L'Amérique, pour sa part, semble disposée à une attitude plus conciliante face aux risques que comporte le cycle du vieillissement. Au lieu de suivre un régime difficile de hausses de taux pour éviter une inflation encore très bénigne, elle suivra un régime mou de seulement deux hausses cette année. Le régime strict à quatre niveaux en Amérique et la décision européenne de compliquer de plus en plus la vie des banques précisément au moment où elles en ont le plus besoin étaient conçues comme des mesures anti-vieillissement. On l'a maintenant compris, les régimes trop stricts et les excès de vertu peuvent avoir des effets secondaires graves et, mal calibrés, voire mortels.

Paradoxalement, c'est donc précisément l'abandon de thérapies anti-âge plus agressif ce qui peut allonger la durée de vie du cycle. Comme le notent souvent les gérontologues, un verre de vin occasionnel même à un âge avancé et une attitude plus conciliante envers les choses peuvent prolonger la vie plus qu'un programme de conditionnement physique anxieux et obsessionnel. A condition de ne pas exagérer, bien sûr. Les effets bénéfiques de cette nouvelle approche sont clairement visibles sur les marchés. Les spreads de crédit se resserrent, les bourses se redressent tranquillement après les chocs de janvier et février. Le modeste affaiblissement du dollar a, quant à lui, l'effet secondaire énorme et bénéfique de mettre le renminbi à l'abri des attaques spéculatives et de donner à la Chine le temps de poursuivre sur la voie des réformes.
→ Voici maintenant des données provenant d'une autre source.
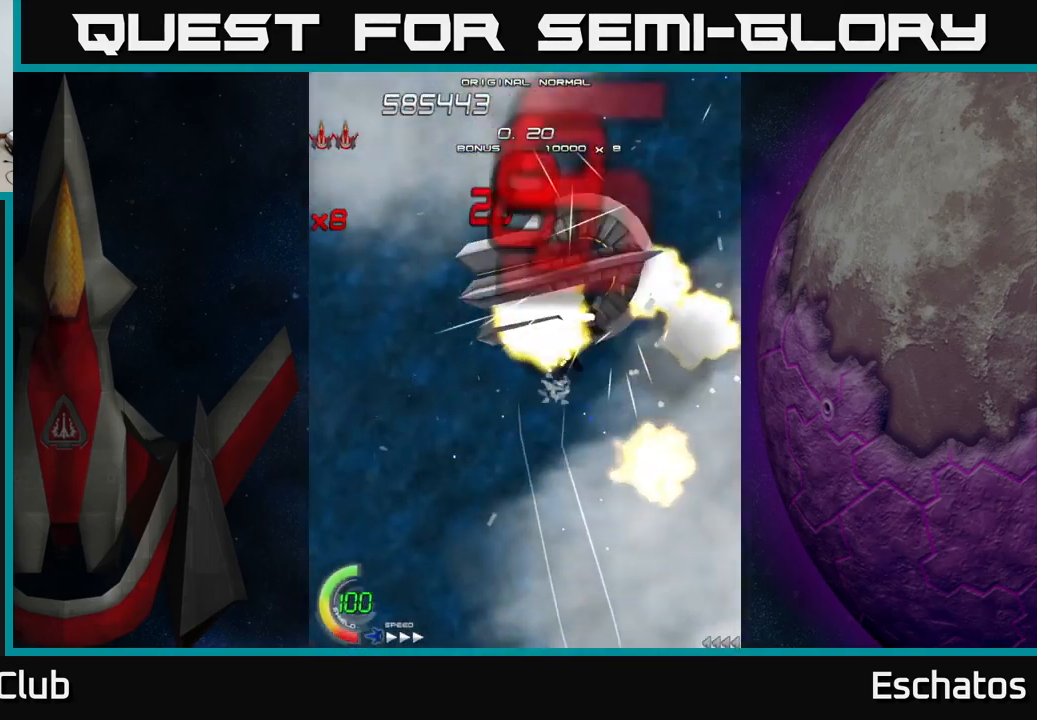
{"buttons": ["A"], "left_stick": "center", "right_stick": "center", "events": [[84, "DPAD_LEFT", "down"], [100, "DPAD_DOWN", "up"], [200, "DPAD_UP", "down"], [234, "DPAD_LEFT", "up"], [250, "DPAD_UP", "up"], [300, "DPAD_DOWN", "down"], [300, "DPAD_RIGHT", "down"], [467, "DPAD_DOWN", "up"], [484, "DPAD_RIGHT", "up"]]}
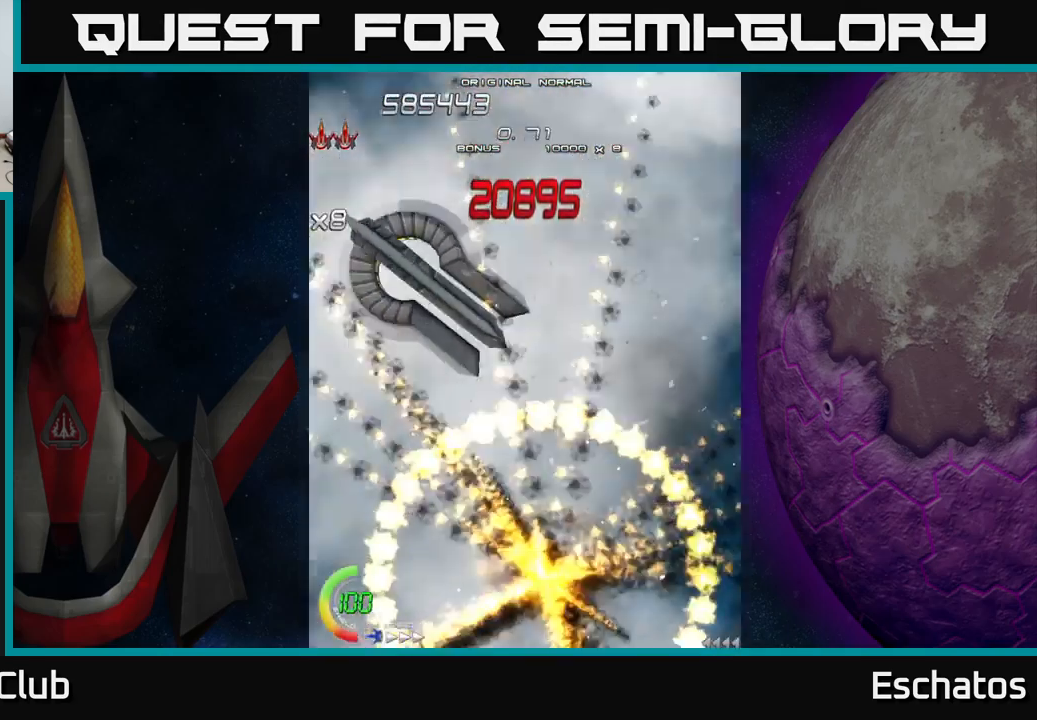
{"buttons": ["X"], "left_stick": "center", "right_stick": "center", "events": [[317, "X", "down"], [334, "A", "up"]]}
Dragons, dans son discours de la semaine dernière, a laissé entendre que les taux européens resteront très proches de zéro au moins jusqu'en 2020. Fed, hier, a tracé une voie très rassurante pour les trois prochaines années. Les choses, comme Yellen l'a souligné à maintes reprises, peuvent toujours changer et les banques centrales, lorsqu'elles prédisent l'avenir, ont montré qu'elles ne sont pas infaillibles. Sans préjudice de toutes ces prémisses, l'impression demeure que ce cycle, s'il est géré avec équilibre et prudencepeut avoir encore quelques années à vivre. Cela nous semble structurellement très réconfortant, tout comme il est positif que le marché reste prudent et serein. A court terme, cependant, nous ne sommes pas tentés par une augmentation de l'exposition au risque.

Au cours des quatre prochaines semaines les achats d'actions propres en Amérique seront suspendus (comme toujours dans le mois qui précède la communication des résultats trimestriels). Les résultats, quant à eux, seront affectés par le ralentissement de la production industrielle mondiale en janvier et février. Une fois l'annonce des résultats terminée, début mai, il restera un peu plus d'un mois pour le référendum sur le Brexit et, probablement, pour la hausse des taux d'intérêt américains. Tout en étant confortés sur le moyen terme et en maintenant un noyau dur sur les actions et les crédits, nous serions plutôt modérément vendeurs dans les semaines à venir si les marchés continuent de se redresser. Nous serions plutôt des acheteurs convaincus de dollars à 1.15.